小さな勇者
本羽 香那先生主催の【一足先の春の詩歌企画】参加作品です
キーワード:「桜」「ランドセル」
梅が咲き沈丁花が香り彼岸桜が咲いて、また春が来る。
もうすぐ桜が咲き真新しいランドセルを背負った子ども達が道路を行き交う季節がやってくる。
春になるたび思い出す。
小さなあの子の後ろ姿。
◇ ◇ ◇
上の子が小学校に上がり電車通学をする子を送迎する事になった。下の子を抱えて送迎する毎日。
ある日、出かける直前にアクシデント(育児あるある)があってお迎えに遅れてしまった。私は最寄り駅までベビーカーを押して慌てて改札前に駆け込んだ。

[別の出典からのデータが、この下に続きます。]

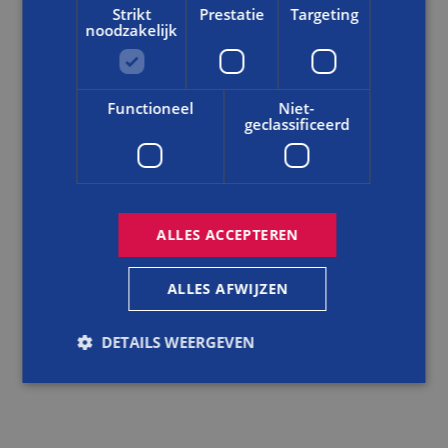
Strikt
Prestatie
Targeting
noodzakelijk
Functioneel
Niet-
geclassificeerd
NIEUWS
LEREN IN DE PRAKTIJK: RICK BOUWT AAN DUURZAME
TOEKOMST BIJ BALEMANS
ALLES ACCEPTEREN
LEES DIT BERICHT
ALLES AFWIJZEN
DETAILS WEERGEVEN
Strikt noodzakelijk
Prestatie
Targeting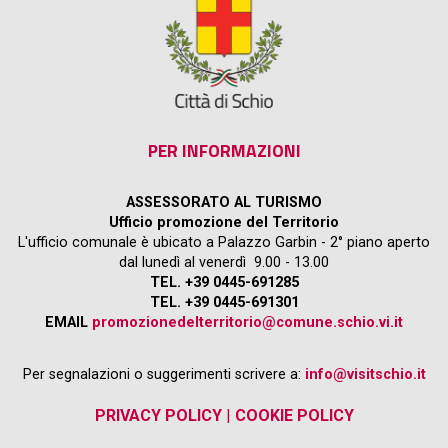
PER INFORMAZIONI
ASSESSORATO AL TURISMO
Ufficio promozione del Territorio
L'ufficio comunale è ubicato a Palazzo Garbin - 2° piano aperto
dal lunedì al venerdì 9.00 - 13.00
TEL. +39 0445-691285
TEL. +39 0445-691301
EMAIL
promozionedelterritorio@comune.schio.vi.it
Per segnalazioni o suggerimenti scrivere a:
info@visitschio.it
PRIVACY POLICY
|
COOKIE POLICY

到着してまもなく子どもは駅の改札から出てきた。「遅れてごめんね……」と私が謝る前に子どもは一言。
「お母さんはもう迎えに来なくていいからっ!」
そう言って、ぷいっと駅から出ていってしまった。
ちょっと待って!
と声を掛けようとするも子どもの姿はどんどん小さくなる。
私は重いベビーカーを押しながら慌てて追いかけた。遅れた申し訳なさと置いていかれた苛立ちをごっちゃにした気持ちを抱えながら。
バチッバチッとベビーカーの車輪が花殻と桜の実を潰していく。その音と桜の実が今でも目と耳に不思議と焼きついている。
通行人を抜かしながら早足で追いかけていくとようやく子どもの姿が見えてきた。思いの外、足が早くてなかなか追いつけない。
ちょっと待ちなさい!
と声をかけようとして。あの子の後ろ姿を見て私は口を閉じた。私が思っていたより子どもの姿が小さいのに驚いて。そういえばこの子の後ろ姿を見るのはいつぶりだろうか。
同年代の子どもより頭一つ小さな身体。
身体の半分近くを覆うランドセル。
まだもみじの様に小さな手が握る不釣り合いに大きくて重そうなサブバッグ。
しっかりしている子だと思っていた。
でも。こんなに小さな身体だったんだ。まだ幼いのに。登下校だけでも大変だろうに頑張っている子を叱ろうとするなんてと罪悪感に胸が痛くなる。小さな子に電車通学させるなんて酷な事をさせてるのではないかと後ろめたさも感じた。そうして俯いてから改めてみたその子の後ろ姿に私は目を見開いた。
背中をぴんと伸ばし歩く後ろ姿。
その姿は誇り高く。
まるで戦いに赴く勇者のようだった。
この子は毎日、学校という新しい環境、戦場で沢山頑張っているんだ。こんなに頑張っている子にこれ以上、何を期待するのだろう。
そう想いながら眺める少しぼやけた背中は徐々に大きくなり、いつしか横に並んだ。
「今日ね、電車の中で言われたの。『小さいのにえらいね』って。」
そっか、褒められて嬉しかったんだね。うん、お母さんもそう思うよ。貴方は本当に偉いよ。
◇ ◇ ◇
それからも色々な事があった。
電車を乗り過ごして泣いちゃったり、電車の中に傘を忘れてしょんぼりとして帰ってきたり。電車の事故で一つ前の駅まで急遽迎えに行ったりもした。
あれから何年たっただろう。
小柄な勇者の冒険はまだまだ続く。
今はリケジョを目指す旅をしている勇者。
テストは大丈夫なのか、単位は落とさないかと頼りない母は後ろでわたわたしているだけだけど。それでも。
頑張れ!小さな勇者!
お母さんは貴方の冒険を応援しています。そして祈ります。勇者に幸あれ、と。
後ね、辛い事や悲しい事があったらいつでも冒険から戻ってきて良いんだよ。頼りない親だけど話はいつでも聞くからね。
◇ ◇ ◇
春になるたび思い出す。
小さなあの子の後ろ姿。
私が忘れてしまわない限り、いなくならない限り、これからもずっと思いだすのだろう。
春近き 桜見上げる 眼裏に
ランドセル背負う 小さき勇者
春に新しい世界へ旅立つ全ての勇者の方々に幸せがありますように。
背中を押してくれました「一足先の春の詩歌企画」を主催された本羽 香那先生に心からの感謝を。
3/6午前 エッセイジャンル初のベスト5入りです。ご評価頂きありがとうございます。